D) Pur vivendo in una città molto “costruita” come Montecarlo quanto si sente legato all’ambiente naturale?
R) Sono affezionatissimo all’ambiente perché è quello che ci dà da vivere. Ogni anno è piacevole riscoprire i prodotti di stagione, le primizie. Lo è altrettanto per il pesce e il mare, ma quello che dona la terra mi fa sempre innamorare come se lo scoprissi per la prima volta…
D) Quali sono i criteri che segue per fare la sua spesa personale?
R) Non mangio carni rosse, mangio solo carne bianca in poca quantità, tantissime verdure e pesce. Vado a fare la spesa dagli stessi produttori che scelgo per il ristorante. Ho inoltre dato la possibilità a tutto il personale di acquistare dei panieri presso i nostri produttori affinché possiamo essere noi stessi, per primi, portatori di qualità.

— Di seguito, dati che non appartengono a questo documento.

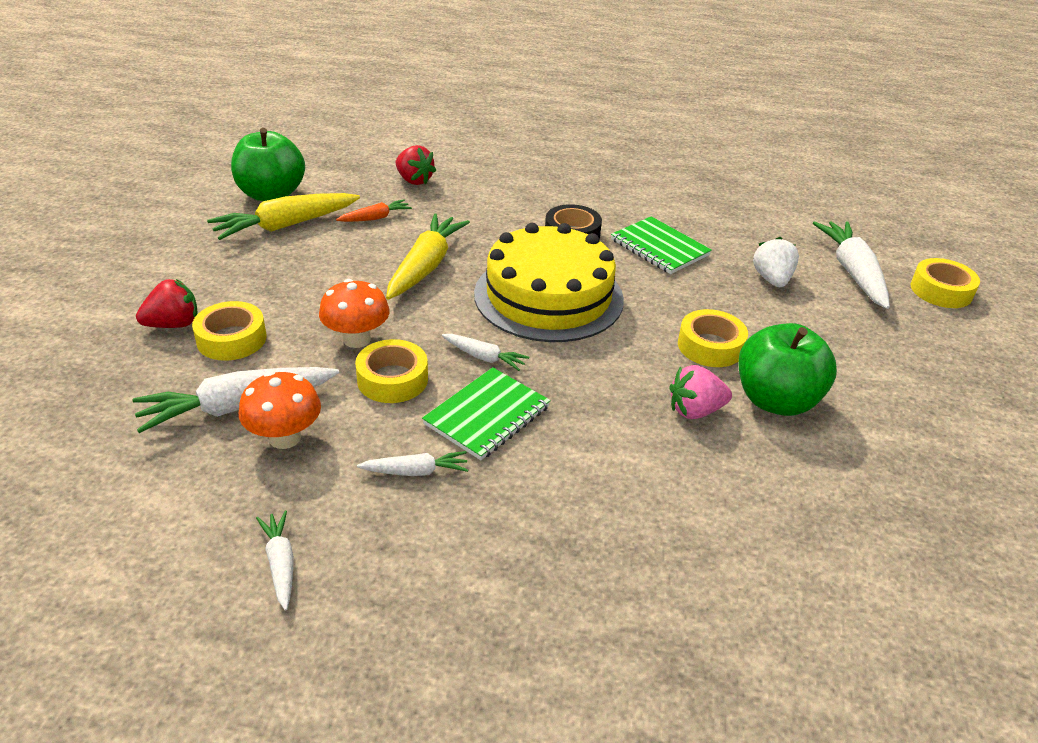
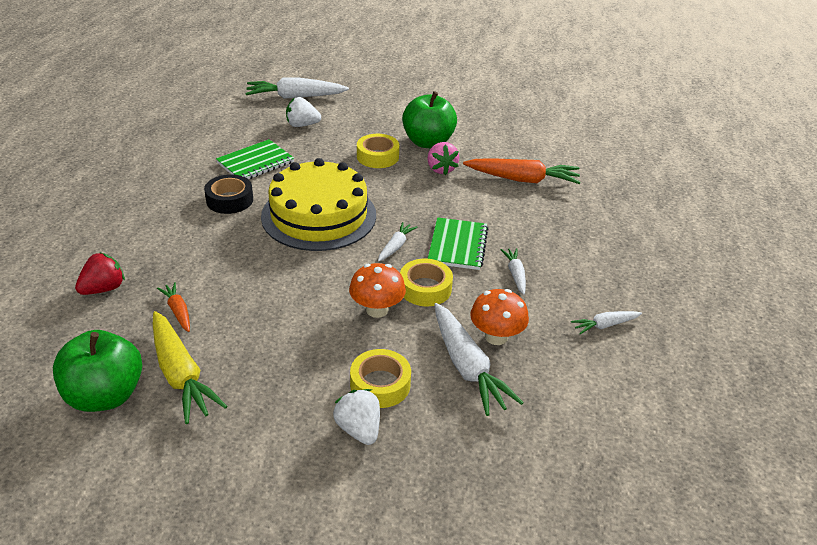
camera: 90 degrees left, 0 degrees up
(173, 324) = (359, 429): red strawberry -> white strawberry
(425, 266) = (270, 277): yellow carrot -> none
(487, 415) = (458, 245): green notebook -> green notebook turned 60 degrees clockwise
(691, 512) = (523, 179): none -> orange carrot
(941, 291) = (318, 74): yellow tape -> none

D) Qual è secondo lei è l’alimento più “vicino” dal punto di vista della sostenibilità ambientale? E quale quello più lontano?
R) Il più “lontano” è la carne bovina… Dobbiamo sfruttare delle colture per dare da mangiare ad animali che dobbiamo uccidere per cibarcene. Una procedura barbarica a mio avviso, quando invece potremmo coltivare il terreno per avere prodotti da ingerire direttamente. L’alimento più sostenibile è quello fornito da agricoltura biologica e biodinamica, rispettando le stagionalità e i tempi di produzione, con gli spazi dovuti, senza ricorrere a colture intensive.